Mais avant d’être possiblement énervé-e par ce que vous lirez, vous aurez quelques puzzles à résoudre. Si le premier (visible dans la vidéo ci-dessous) se démêle aisément, le reste s’avère plus corsé. Nous vous conseillons de vous munir d’un papier et d’un stylo, voire d’un tableau, de punaises et de ficelle si vous voulez avoir la classe, et transformez-vous en détective privé afin d’interconnecter toutes les informations que vous pourrez glaner ici ou là. Une date dans un texte ou une photo avec un nom ? Notez-les ! Cela pourrait vous servir. Si la plupart des casses-têtes sont purement vidéoludiques (aucun système réel ne vous demandera de faire un calcul bizarre pour ouvrir une application comme le jeu) et cassent donc un peu l’immersion, ils servent tout de même à impliquer le joueur dans la recherche d’indices et l’incitent donc à tout feuilleter. Il est dit que ANLP avait une structure plutôt linéaire – oui je ne l’ai toujours pas fait alors que je l’ai acheté deux fois ! – ce qui n’est absolument pas le cas dans ALPLS car on se retrouve à ouvrir ou rouvrir les différentes applications du téléphone pour retrouver une petite référence qui n’avait l’air de rien mais s’avère cruciale pour continuer.

Si Accidental Queens semble mettre des gants pour parler d’un sujet qui lui tient à cœur et malgré un avancement un peu archaïque vers la fin, sans trop savoir où l’on va, une fois la boite de Pandore ouverte, on a l’impression de se prendre un coup de massue tel Kaori et son marteau de 35 tonnes. Une fois le Rubicon franchit, on se dit que la vie peut parfois être injuste, qu’on en veut au monde entier, qu’il existe des connards sur Terre et qu’on ne peut qu’aider et chérir nos proches. Ce qui n’est pas tous les jours facile mais c’est une belle tâche.

Fiche du jeu

Titre : Another Lost Phone: Laura’s Story
Style : visual novel
Développeur : Accidental Queens (France)
Éditeur : Playdius
Sortie : 21 septembre 2017
Plateformes : Windows, Linux, MacOS, iOS et Android
PEGI : non déposé
Prix : 3€ ou 3,50€ pour les riches possesseurs d’iPhone
Langues : Français disponible
Site officiel : http://accidentalqueens.com/anotherlostphone/
Informations à jour au 11 octobre 2017

Let’s play de Another Lost Phone: Laura’s Story

https://www.youtube.com/watch?v=TTluECmS7zg

Notre avis final sur Another Lost Phone: Laura’s Story

Accidental Queens a réalisé un super boulot autant pour rendre l’aventure réelle que pour raconter une histoire forte grâce aux seuls outils que l’on peut trouver dans un smartphone de nos jours.

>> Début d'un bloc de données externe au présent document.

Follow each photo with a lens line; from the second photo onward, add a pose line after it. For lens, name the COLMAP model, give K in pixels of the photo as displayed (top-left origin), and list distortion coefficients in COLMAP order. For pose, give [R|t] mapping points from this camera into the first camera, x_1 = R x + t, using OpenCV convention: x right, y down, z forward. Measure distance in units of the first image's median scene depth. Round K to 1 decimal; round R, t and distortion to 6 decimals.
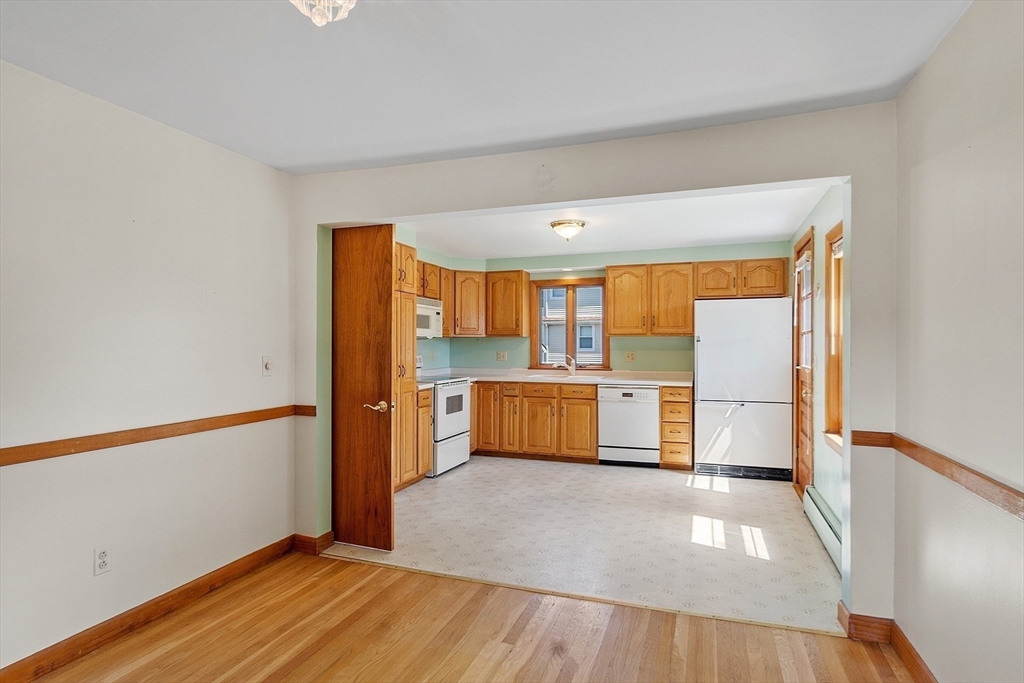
lens RADIAL K [[542.0, 0, 506.0], [0, 542.0, 346.2], [0, 0, 1]] dist [0.001849, 0.001339]
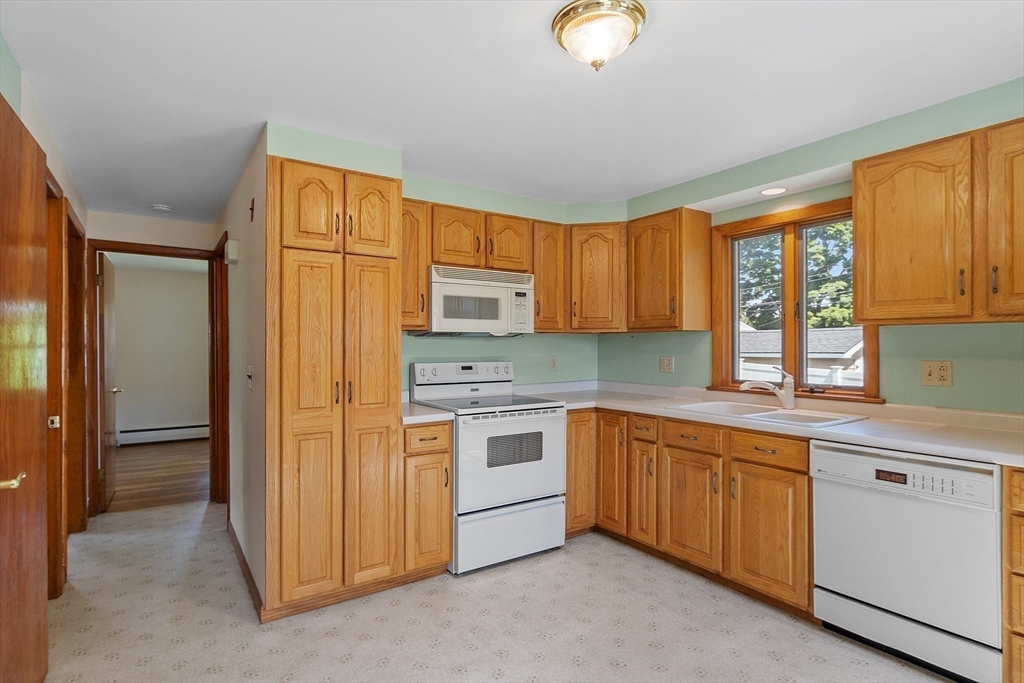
lens RADIAL K [[516.2, 0, 509.9], [0, 516.2, 344.3], [0, 0, 1]] dist [-0.002343, -0.001763]
pose [[0.805860, -0.002626, -0.592101, 0.214796], [0.001452, 0.999996, -0.002459, -0.002791], [0.592105, 0.001122, 0.805860, 0.529661]]
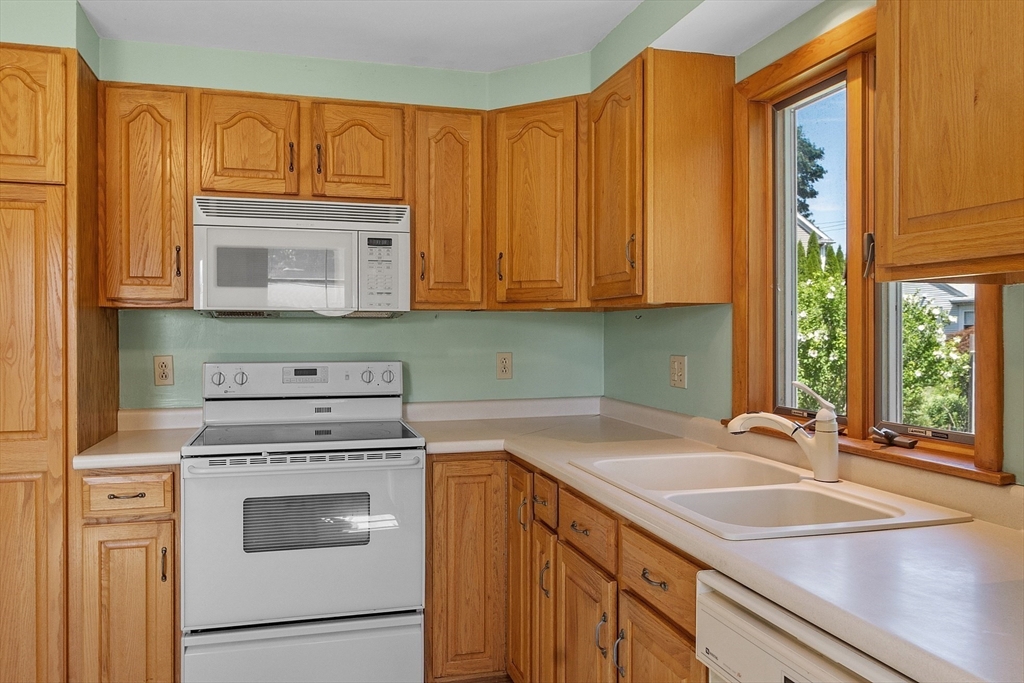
lens RADIAL K [[767.9, 0, 514.3], [0, 767.9, 336.5], [0, 0, 1]] dist [0.004560, -0.000881]
pose [[0.580230, 0.003467, -0.814445, 0.324863], [0.001055, 0.999987, 0.005009, -0.003326], [0.814452, -0.003765, 0.580219, 0.800241]]
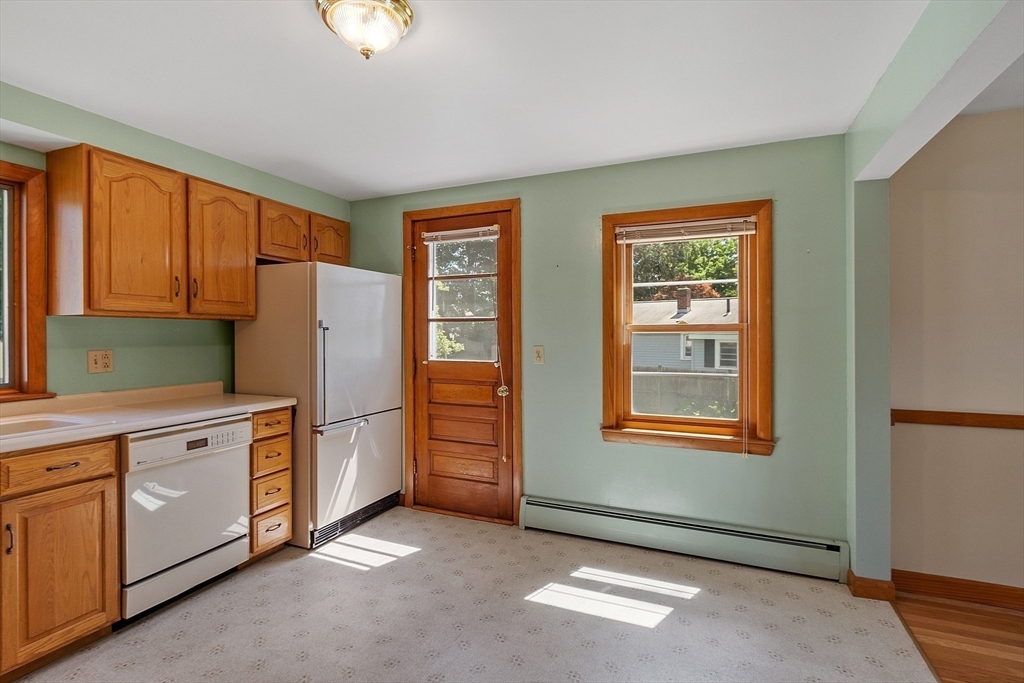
lens RADIAL K [[509.0, 0, 502.2], [0, 509.0, 335.0], [0, 0, 1]] dist [0.008546, -0.000251]
pose [[0.082049, -0.003644, 0.996622, -0.181288], [0.003812, 0.999987, 0.003343, -0.003543], [-0.996621, 0.003525, 0.082062, 0.678833]]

Si Another Lost Phone: Laura’s Story a peu de chance de faire changer certaines mentalités, il aura peut-être le mérite d’ouvrir les yeux à des personnes (ou son entourage) dans la même situation que l’on peut découvrir dans ce jeu. Bien plus qu’un jeu, nous avons là un lourd témoignage, un lanceur d’alerte qu’il faut absolument lire telle une biographie d’un personnage célèbre.

Les plus : une histoire forte et touchante / la touche Accidental Queens pour parler d’un sujet trop peu traité / une interface parfaite / bande son au top

Les moins : un ou deux puzzles très bizarres / moment de ballottement possible juste avant l’ultime révélation si vous voyez pas comment continuer

Recommandé

https://www.youtube.com/watch?v=9BKJwH9Dwt4

Testé à partir d’une version commerciale sur Android. Le jeu nous a gentiment été envoyé gratuitement pour le tester. Temps de jeu estimé entre 3 et 4 heures. Captures vidéo et d’images réalisées par moi-même.